ITKI – International  Traditional Knowledge Institute

After a long journey that has involved the public administrations of Tuscany (Region, Province, and local council), the Italian Ministry of Environment, organizations of the United Nations, private foundations and non-profits (Nobrega Foundation, Foundation Romualdo del Bianco, Ipogea), international experts and scholars gathered at numerous conferences and engaged in pilot projects and experiences, the International Traditional Knowledge Institute (ITKI) was established in 2010. The Institute has the legal form of a private association created by members, supporters and foundations, which can contribute in various ways as defined by the statute. Each of the founding members will make a €50,000 donation toward the Institute’s capital endowment. Having fulfilled the requisites set out by UNESCO, ITKI will be presented at the 2011 General Conference for UNESCO for recognition as a UNESCO Category II Institute. ITKI is the hub of an international proposal for the inventory, preservation and dissemination of innovative traditional knowledge.

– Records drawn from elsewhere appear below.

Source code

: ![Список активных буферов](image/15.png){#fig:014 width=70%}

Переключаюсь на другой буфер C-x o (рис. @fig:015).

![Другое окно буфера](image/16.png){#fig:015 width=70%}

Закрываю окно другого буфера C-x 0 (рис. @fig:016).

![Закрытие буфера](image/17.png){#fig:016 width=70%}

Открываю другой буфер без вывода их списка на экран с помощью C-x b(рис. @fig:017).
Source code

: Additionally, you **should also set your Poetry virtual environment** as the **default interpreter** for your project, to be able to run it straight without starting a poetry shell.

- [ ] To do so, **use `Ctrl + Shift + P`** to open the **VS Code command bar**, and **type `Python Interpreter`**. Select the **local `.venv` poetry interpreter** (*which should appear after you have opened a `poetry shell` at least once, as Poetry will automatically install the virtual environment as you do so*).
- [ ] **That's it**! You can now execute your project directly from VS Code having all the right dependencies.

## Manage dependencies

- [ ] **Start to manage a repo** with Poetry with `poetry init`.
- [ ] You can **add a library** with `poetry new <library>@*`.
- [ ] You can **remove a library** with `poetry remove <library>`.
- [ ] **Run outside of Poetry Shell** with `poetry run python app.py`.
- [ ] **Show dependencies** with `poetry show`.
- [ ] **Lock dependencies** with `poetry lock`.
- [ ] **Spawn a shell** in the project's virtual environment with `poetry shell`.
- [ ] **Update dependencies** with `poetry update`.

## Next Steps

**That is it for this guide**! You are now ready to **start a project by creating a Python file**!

ITKI’s mission is to create a data bank of traditional techniques and sustainable technologies that will become a prime source of visibility and certification for ideas, practices, and businesses committed to the preservation of landscapes, ecosystems and cultural heritage. Through ITKI, traditional solutions and innovative proposals will be disseminated by the 800+ UNESCO sites worldwide and by an international network of foundations, study centers, experts and practitioners. The Institute’s global headquarters will be in Europe, with regional headquarters in the Americas, Africa, Asia and Oceania.

For its global headquarters ITKI has chosen the Gualchiere di Remole, on the outskirts of Florence, Italy. A primary objective of the Institute is to guarantee that public awareness of this medieval water mill is maintained by restoring the buildings, creating a museum of traditional hydraulic technology (by reinstating the site’s system of water wheels and milling devices and creating permanent exhibitions of traditional techniques and machinery and their innovative use) and recovering the surrounding meadows and woodlands using procedures guided by respect, sustainability, and eco-compatibility.